**What to produce**
Nothing but the lines from the one containing "Horizontal FOV: 49.0°." through the final line of the data should be repeated, and each must be exact.

**Data supplied**
Content starts

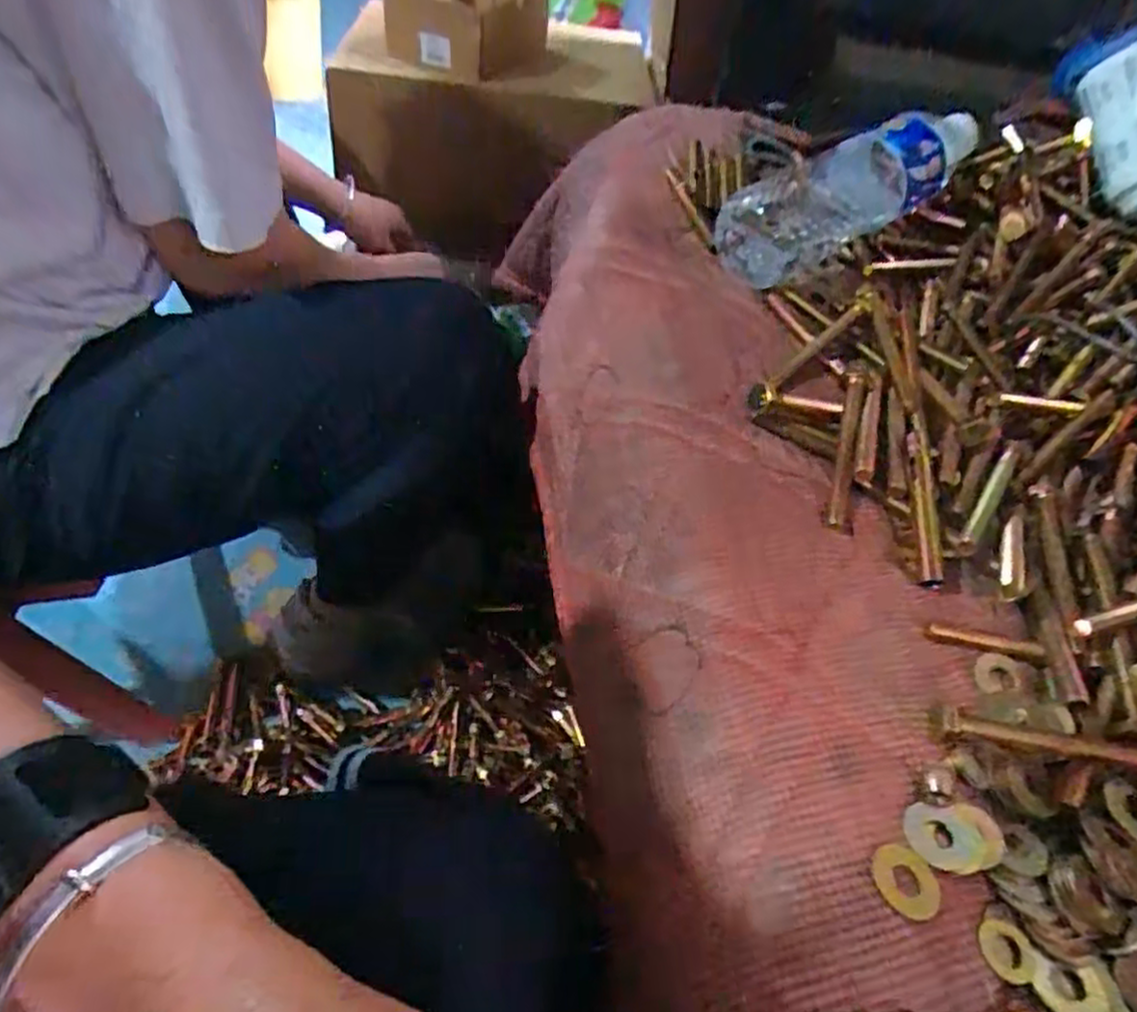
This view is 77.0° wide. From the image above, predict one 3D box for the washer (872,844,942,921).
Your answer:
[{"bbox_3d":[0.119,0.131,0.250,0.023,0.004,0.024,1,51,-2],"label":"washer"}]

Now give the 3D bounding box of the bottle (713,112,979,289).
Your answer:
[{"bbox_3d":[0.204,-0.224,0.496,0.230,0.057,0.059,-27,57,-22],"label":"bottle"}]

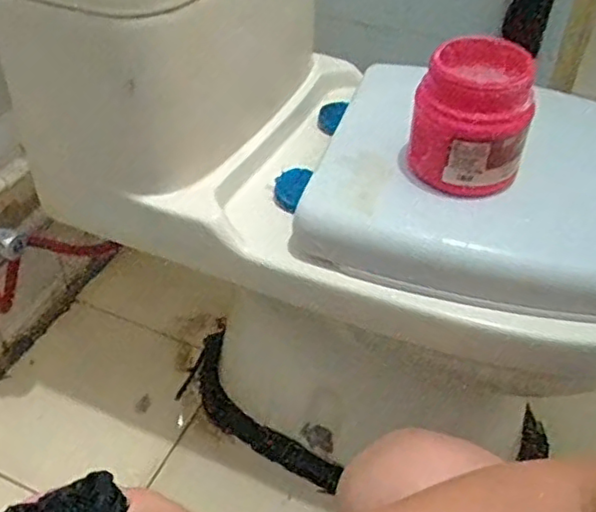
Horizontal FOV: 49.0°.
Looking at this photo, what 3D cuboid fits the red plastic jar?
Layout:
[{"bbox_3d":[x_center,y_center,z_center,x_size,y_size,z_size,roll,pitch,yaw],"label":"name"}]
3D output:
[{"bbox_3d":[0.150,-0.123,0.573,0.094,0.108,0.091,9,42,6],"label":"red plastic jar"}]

Content ends

**Your solution**
Horizontal FOV: 49.0°.
Looking at this photo, what 3D cuboid fits the red plastic jar?
Layout:
[{"bbox_3d":[x_center,y_center,z_center,x_size,y_size,z_size,roll,pitch,yaw],"label":"name"}]
3D output:
[{"bbox_3d":[0.150,-0.123,0.573,0.094,0.108,0.091,9,42,6],"label":"red plastic jar"}]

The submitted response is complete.